TF1 et M6 sont aujourd’hui concurrents. En travaillant main dans la main, ils pourront “coordonner leurs programmes et devenir complémentaires, grouper leurs achats de contenus pour peser plus lourds dans leurs négociations avec leurs fournisseurs, y compris avec les studios américains, et surtout, mieux exploiter leur système publicitaire”, détaille le professeur d’économie.
Car depuis plusieurs années, les revenus issus de la publicité ont été massivement aspirés par ceux qui proposent de la publicité en ligne, à savoir les GAFAM. En 2020, la publicité numérique a conquis, pour la première fois, plus de la moitié du marché publicitaire français (55,2 %) du marché. Les revenus tirés de cette publicité en ligne sont accaparés par Facebook et Google, qui représentent à eux deux 80 % des dépenses de publicité en ligne.
Conséquence pour les chaînes de télévision : les annonceurs investissent de plus en plus dans la publicité numérique, au détriment de la publicité diffusée à la télévision. “Nos concurrents directs, ce sont Google et Facebook”, estiment d’ailleurs TF1 et M6 qui militent pour que l’appréciation de l’autorité de la concurrence, qui évalue leur fusion, englobe le marché de la publicité numérique.
Une union incertaine qui doit être approuvée par l’autorité de la concurrence
L’autorité de la concurrence veille à ce que les mariages entre sociétés ne créent pas de superpuissances qui dominent trop un marché, et qui seraient en situation de monopole - dans le cas de ces groupes audiovisuels, un acteur tout puissant pourrait mettre à mal le pluralisme et l’indépendance des médias vis-à-vis du pouvoir politique et d’acteurs privés.
Depuis 1994, un groupe ne peut pas détenir plus de sept chaînes diffusées sur les ondes hertziennes. Or, le groupe M6 en possède 5 (M6, W9, 6TER, Gulli et Paris 1ère), quand TF1 en détient 5 (TF1, TMC, LCI, TFX et TF1 Cinéma Séries) : il faudrait que la future société se sépare de 3 chaînes pour respecter cette limitation.

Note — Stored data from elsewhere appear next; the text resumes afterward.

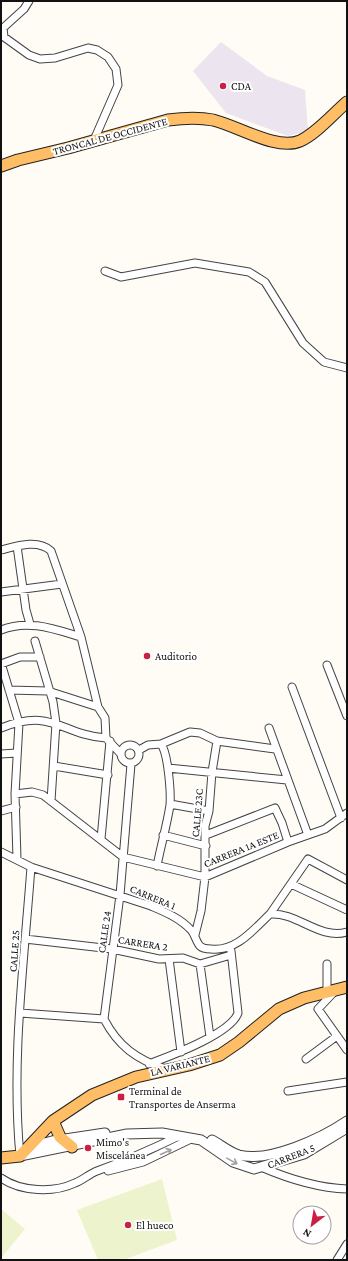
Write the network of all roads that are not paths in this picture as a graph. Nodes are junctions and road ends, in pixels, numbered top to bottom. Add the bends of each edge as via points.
1 (29, 1) edge
2 (347, 102) edge
3 (94, 140) junction
4 (1, 166) edge
5 (105, 271) dead end
6 (347, 368) edge
7 (17, 546) junction
8 (1, 550) edge
9 (62, 584) junction
10 (23, 588) junction
11 (1, 592) edge
12 (30, 624) junction
13 (1, 630) edge
14 (81, 637) junction
15 (35, 641) dead end
16 (40, 657) junction
17 (1, 663) edge
18 (327, 665) dead end
19 (292, 687) dead end
20 (9, 690) junction
21 (48, 691) junction
22 (98, 707) junction
23 (347, 716) edge
24 (19, 723) junction
25 (56, 723) junction
26 (1, 728) edge
27 (269, 728) dead end
28 (108, 740) junction
29 (217, 741) junction
30 (161, 744) junction
31 (275, 749) junction
32 (139, 750) junction
33 (17, 753) junction
34 (120, 753) junction
35 (1, 754) edge
36 (131, 764) junction
37 (54, 766) junction
38 (168, 768) junction
39 (212, 772) junction
40 (108, 775) junction
41 (286, 780) junction
42 (16, 794) junction
43 (51, 801) junction
44 (170, 804) junction
45 (16, 807) junction
46 (210, 810) junction
47 (1, 811) edge
48 (347, 813) edge
49 (341, 818) junction
50 (163, 835) junction
51 (206, 835) junction
52 (308, 835) junction
53 (101, 840) junction
54 (288, 842) junction
55 (206, 846) junction
56 (1, 852) edge
57 (123, 857) junction
58 (17, 859) junction
59 (157, 866) junction
60 (31, 867) junction
61 (205, 877) junction
62 (347, 880) edge
63 (291, 884) junction
64 (120, 896) junction
65 (347, 910) edge
66 (270, 914) junction
67 (347, 932) edge
68 (195, 935) junction
69 (26, 939) junction
70 (112, 949) junction
71 (231, 951) junction
72 (169, 959) junction
73 (200, 964) junction
74 (327, 964) dead end
75 (337, 989) edge
76 (20, 1013) junction
77 (104, 1019) junction
78 (337, 1036) junction
79 (210, 1038) junction
80 (347, 1050) edge
81 (181, 1052) junction
82 (306, 1059) dead end
83 (149, 1064) junction
84 (167, 1070) junction
85 (347, 1082) edge
86 (288, 1091) dead end
87 (53, 1121) junction
88 (347, 1121) edge
89 (347, 1128) edge
90 (180, 1136) junction
91 (194, 1138) junction
92 (67, 1143) junction
93 (28, 1147) junction
94 (20, 1156) junction
95 (1, 1158) edge
96 (261, 1167) junction
97 (88, 1175) junction
98 (1, 1178) edge
99 (347, 1189) edge
100 (347, 1244) edge
101 (337, 1260) edge

1 - 3 street via 24,10 3,28 4,36 29,55 40,59 55,58 88,48 97,50 108,57 116,69 118,85
2 - 3 main road, TRONCAL DE OCCIDENTE via 308,136 292,144 278,143 229,125 197,118 168,120
3 - 4 main road, TRONCAL DE OCCIDENTE
5 - 6 street via 121,277 195,263 249,272 265,282 303,343 324,362
7 - 8 street
7 - 9 street via 46,546 51,551
7 - 10 street
9 - 10 street
9 - 14 street
10 - 11 street
10 - 12 street
12 - 13 street
12 - 14 street via 50,627
14 - 22 street
15 - 16 street
16 - 17 street via 20,657
16 - 21 street
17 - 20 street
18 - 23 street
19 - 49 street
20 - 21 street
20 - 24 street
21 - 22 street
21 - 25 street via 53,702
22 - 28 street via 105,718
24 - 25 street via 29,720
24 - 26 street
24 - 33 street
25 - 28 street
25 - 37 street
27 - 31 street
28 - 34 street
28 - 40 street
29 - 30 street via 200,733 190,732
29 - 31 street
29 - 39 street, CALLE 23C
30 - 32 street via 148,745
30 - 38 street
31 - 41 street
32 - 34 street via 130,745 122,748
32 - 36 street via 136,761
33 - 35 street
33 - 42 street
34 - 36 street via 122,759
36 - 57 street, CALLE 24
37 - 40 street
37 - 43 street
38 - 39 street
38 - 44 street
39 - 41 street
39 - 46 street, CALLE 23C
40 - 53 street
41 - 52 street
42 - 43 street, CARRERA 1A ESTE via 32,792
42 - 45 street
43 - 53 street, CARRERA 1A ESTE
44 - 46 street
44 - 50 street
45 - 47 street
45 - 58 street
46 - 51 street, CALLE 23C
48 - 49 street, CARRERA 1A ESTE
49 - 52 street, CARRERA 1A ESTE via 325,829
50 - 55 street
50 - 59 street
51 - 54 street via 275,808
51 - 55 street, CALLE 23C
52 - 54 street, CARRERA 1A ESTE
53 - 57 street, CARRERA 1A ESTE
54 - 61 street, CARRERA 1A ESTE
55 - 61 street, CALLE 23C
56 - 58 street, CARRERA 1
57 - 59 street, CARRERA 1A ESTE
57 - 64 street, CALLE 24
58 - 60 street, CARRERA 1
59 - 61 street, CARRERA 1A ESTE
60 - 64 street, CARRERA 1
60 - 69 street, CALLE 25
61 - 68 street, CALLE 23C
62 - 63 street via 308,859
63 - 65 street
63 - 66 street
64 - 68 street, CARRERA 1 via 170,914
64 - 70 street, CALLE 24
66 - 67 street via 280,914 326,932
66 - 71 street, CARRERA 1
68 - 71 street, CARRERA 1 via 200,946 205,949
69 - 70 street, CARRERA 2
69 - 76 street, CALLE 25
70 - 72 street, CARRERA 2
70 - 77 street, CALLE 24
71 - 73 street
71 - 79 street via 238,1013 236,1019
72 - 73 street, CARRERA 2 via 184,958
72 - 81 street
73 - 79 street
74 - 75 street
75 - 78 street via 318,1009
75 - 84 main road, LA VARIANTE via 304,998 279,1009 220,1055
76 - 77 street
76 - 94 street, CALLE 25 via 16,1068
77 - 83 street via 122,1046
78 - 80 street
78 - 82 street
79 - 81 street
81 - 83 street
83 - 84 street
84 - 87 main road, LA VARIANTE via 136,1077 106,1088 78,1103
85 - 86 street
87 - 92 main road
87 - 93 main road, LA VARIANTE
88 - 92 street, CARRERA 5 via 298,1146 254,1157 232,1153 200,1135 174,1130 142,1128
89 - 96 street, CARRERA 5 via 304,1154
90 - 91 street, CARRERA 5
90 - 92 street, CARRERA 5 via 162,1133 133,1134
90 - 97 street via 139,1156
91 -> 96 street, CARRERA 5 via 210,1145 233,1162 254,1169
97 -> 91 street via 143,1162
92 - 93 street, CARRERA 5
92 - 94 street, CARRERA 5
93 - 94 main road, LA VARIANTE
94 - 95 main road, CARRERA 5
96 - 99 street via 285,1178 310,1185
97 - 98 street via 76,1183 52,1189 28,1188
100 - 101 street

Pour mesurer la taille d’une future société qui en fusionne plusieurs, l’autorité de la concurrence se place sur un marché déterminé. Jusqu’à présent, cette dernière se plaçait sur le marché de la télévision - mais pour TF1 et M6, il faut au contraire se placer sur le marché de la télévision et du numérique, car leurs vrais concurrents, argumentent-ils, sont Google et Facebook qui s’accaparent 80 % du marché publicitaire en ligne.

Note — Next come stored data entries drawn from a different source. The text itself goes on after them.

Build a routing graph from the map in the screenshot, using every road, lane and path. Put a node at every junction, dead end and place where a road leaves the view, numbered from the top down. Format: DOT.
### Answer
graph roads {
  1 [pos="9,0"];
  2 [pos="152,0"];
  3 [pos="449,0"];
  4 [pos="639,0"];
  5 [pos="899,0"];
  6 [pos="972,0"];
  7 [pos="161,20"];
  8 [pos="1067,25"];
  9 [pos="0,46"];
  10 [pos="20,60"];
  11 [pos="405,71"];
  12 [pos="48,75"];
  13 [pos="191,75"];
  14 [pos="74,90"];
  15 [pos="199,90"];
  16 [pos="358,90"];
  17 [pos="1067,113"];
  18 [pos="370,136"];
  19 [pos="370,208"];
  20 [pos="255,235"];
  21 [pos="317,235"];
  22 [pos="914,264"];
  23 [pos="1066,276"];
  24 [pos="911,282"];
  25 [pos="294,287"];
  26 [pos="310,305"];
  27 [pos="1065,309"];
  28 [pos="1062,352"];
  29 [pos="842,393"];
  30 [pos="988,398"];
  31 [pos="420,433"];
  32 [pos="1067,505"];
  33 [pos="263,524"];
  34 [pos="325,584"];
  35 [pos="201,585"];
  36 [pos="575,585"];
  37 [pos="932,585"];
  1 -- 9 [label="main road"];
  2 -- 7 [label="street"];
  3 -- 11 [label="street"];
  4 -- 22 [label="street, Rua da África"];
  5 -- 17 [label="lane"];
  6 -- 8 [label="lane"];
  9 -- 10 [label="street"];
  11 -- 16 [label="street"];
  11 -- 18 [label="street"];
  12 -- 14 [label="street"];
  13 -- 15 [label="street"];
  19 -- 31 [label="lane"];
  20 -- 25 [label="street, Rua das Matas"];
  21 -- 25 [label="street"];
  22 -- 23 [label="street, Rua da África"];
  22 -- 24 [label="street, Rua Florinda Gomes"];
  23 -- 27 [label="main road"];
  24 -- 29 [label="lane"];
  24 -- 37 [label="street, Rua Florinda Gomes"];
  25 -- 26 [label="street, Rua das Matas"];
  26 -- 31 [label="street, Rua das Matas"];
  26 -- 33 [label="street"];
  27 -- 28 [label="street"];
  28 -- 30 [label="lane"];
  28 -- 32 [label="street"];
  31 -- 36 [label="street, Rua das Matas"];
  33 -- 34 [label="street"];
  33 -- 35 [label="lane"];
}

Si l’on se place sur le seul marché de la télévision : la future société serait en situation de monopole. Dans l’autre cas, non. L’autorité de la concurrence tranchera dans les prochains mois.
C’était donc vital, pour ces groupes audiovisuels, de se concentrer, analyse l’économiste de l’audiovisuel Kira Kitsopanidou. “Les grandes chaînes de télévision font moins de recettes publicitaires (accaparées par Google et Facebook) et doivent réduire leurs coûts/échelles. Cette concentration est un passage obligé.”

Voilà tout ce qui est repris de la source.